Top of Excerpt
SYTYCD - Team KoJAk

This repository holds the submission to So You Think You Can Demo for Team KoJAk, K=Ken Tune, J=Jochen Joerg and A=Adam Fowler. Please note that Adam Fowler started on 31 Aug 2012 and so qualifies as a Newbie.

Scenario

A Bank has just bought an Insurance Company. They want to repidly find how to save money. To answer the question of who their most expensive customers are they need to combine data in to Relational Databases - one from each company, each with different schema, and information embedded within Insurance Claims documents. Using MarkLogic 7's document database and triple store they find they can easily find this answer in just a few minutes.

Elevator pitch

MarkLogic helps organisations pull together information held in their relational databases, SharePoint repositories, and on the web, with minimal up front design work. This helps them respond quicker to new information, to exploit new information sources, and repurpose existing information assets. This greatly reduces integration time from months to hours, reducing costs and making organisations more effective and profitable in their core business. To prove we can deliver we have a quick five minute demonstration that does precisely this.

T-shirt sizes

One US Large (Adam), One Medium (Ken) and One Small (Jochen) please.

Demo video

This (very cheesy video) can be watched on YouTube at: http://youtu.be/4cUqMzsu0F4

Demo is near real time. I had to get it to 5 minutes in length, so have trimmed some of the browser lag time, and typing time. You can see the whole demonstration from start to finish though, with background information.

How are ML 7 features used?

Triples allow storage of any facts. Tables, rows and columns are just facts about entities. So we represent data as triples with flexibility to spare. It is much easier now to ‘join’ the data – including the fact that the rdf representation of RDMBS data encodes foreign and primary key relationships making ‘natural’ joins natural in our environment. Inferencing to add facts does not alter the original data or relationships. The mapping we've used is the W3C RDB2RDF Direct Mapping, an open standard released as a recommendation in Sep 2012.

We’ve never had a way of generically pulling data out of an RDBMS and now we do. That on its own is pretty impressive in our view. The ability to join to other RDBMS schema, plus documents and other semantic resources is pretty mind blowing. Add to that the fact that Adam’s MLJS widgets make it a snap. (Adam: Thanks Ken!)

Note that the inferencing step could not make use of Sparql CONSTRUCT syntax because this generations bnodes (subject's without an IRI). This means that it is not possible to say 'Give me all the facts for Subject Y' with no prior knowledge of the subject. (I.e. some uniquely identifying property). This means the 'Entity Facts' widget could not load any Joint Customer's facts. Thus the inferencing step uses Sparql followed by a graph-insert, with a step in XQuery for generating unique Joint Customer names. Note that this is likely to be required in real life for such a situation anyway, as the combined company will want a unique reference creating for the Joint Customer record.
Bottom of Excerpt
Top of The records
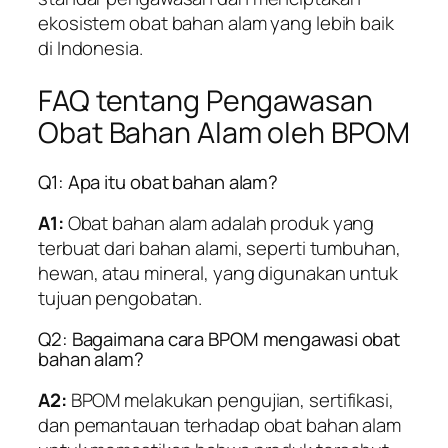
ekosistem obat bahan alam yang lebih baik
di Indonesia.
FAQ tentang Pengawasan
Obat Bahan Alam oleh BPOM
Q1: Apa itu obat bahan alam?
A1:
Obat bahan alam adalah produk yang
terbuat dari bahan alami, seperti tumbuhan,
hewan, atau mineral, yang digunakan untuk
tujuan pengobatan.
Q2: Bagaimana cara BPOM mengawasi obat
bahan alam?
A2:
BPOM melakukan pengujian, sertifikasi,
dan pemantauan terhadap obat bahan alam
Bottom of The records
## To-do item A
Return each line of the listing that contains the word "BPOM".
## To-do item B
Go on with the write-up about Team KoJAk's MarkLogic demo, starting right after its last sentence.

## Answer box A
Obat Bahan Alam oleh BPOM
Q2: Bagaimana cara BPOM mengawasi obat
BPOM melakukan pengujian, sertifikasi,

## Answer box B
Also note that the REST endpoints (and specifically the W3C Sparql protocol and graph store API) do NOT provide the ability to pass a content search to restrict a sparql query. Hence the combining of semantic and content searches was done in JavaScript. There is no difference practically in doing this in JavaScript that using sem:sparql($mysparql, $myquery) in XQuery - except no REST Extension is required by doing this in JavaScript. Hence doing this in JavaScript for time's sake. This would be a good candidate for a REST endpoint though.

Demo Script

This is located in the repository in Word format at: https://github.com/mustard57/SYTYCD/blob/master/presentation/KojakDemoScript-AF.docx

Code Repository

We have a GitHub repository for all the code, reployable with Roxy, available at: https://github.com/mustard57/SYTYCD

Sales Background

There are many prospects that have a requirement for relational data migration and adhoc business user querying. Sparql and MarkLogic content search are a good fit for this requirement. This demonstration shows how you can quickly get answers by using an Enterprise NoSQL database. For a list of customers and total $ amount please contact Adam Fowler.

Data and software statement

No third party data or paid for software was used in the demonstration.

Re-usability

The vast majority of this demonstration can be re-used. The MLJS MarkLogic REST API toolkit and widgets were used to build the UI. MLSAM was used for integration to a relational database (MySQL). Below is a complete list of what is reusable:-

MLJS Widgets - many exist, those shown include the rdb2rdf import wizard, sparql search bar, sparql results, entity facts, content search bar, content search results, and google Kratu (table data visualisation)
Roxy was used as a web framework in hybrid mode so we could connect MLJS to the V7 REST API
RDB2RDF Rest Extension for importing relational DB tables in to the triple store
QConsole inferencing sample scripts and test search are available in a workspace in this GitHub repository
Ken Tune created a database generation script to generate unique and related data for the two different database schemas. This will be very useful for future demonstrations where we are not permitted access to customer data.

The only code not completely re-usable was the JavaScript to configure how the widgets were initialised on the screen, and which entities and relationships were shown (as they are ontology specific), and the docsemlink widget which extracted the document URIs from the final matching doc list (created through using a combined semantic and content search) and generating SPARQL to fetch summary information on customers for use by the 'CEO'. In total only 370 lines of code are not reusable, but are usable as blog entries and demos. 12130 lines of code are re-usable. [1]

This means only 2.96 % of the code is NOT re-usable as-is. Happy days.

[1] Total combines the sql.xqy, rdb2rdf.xqy, rdb2rdf-lib.xqy, mljs.js, widgets.js, widgets.css, widget-triples.js, widget-kratu.js, widget-search.js, widget-rdb2rdf.js. This excludes their underlying dependencies.

Note that MLJS is fully documented on GitHub.

Extending this demonstration

In the future potential avenues of extension include:-

Given more time we could create convincing documents that could be part of the demo.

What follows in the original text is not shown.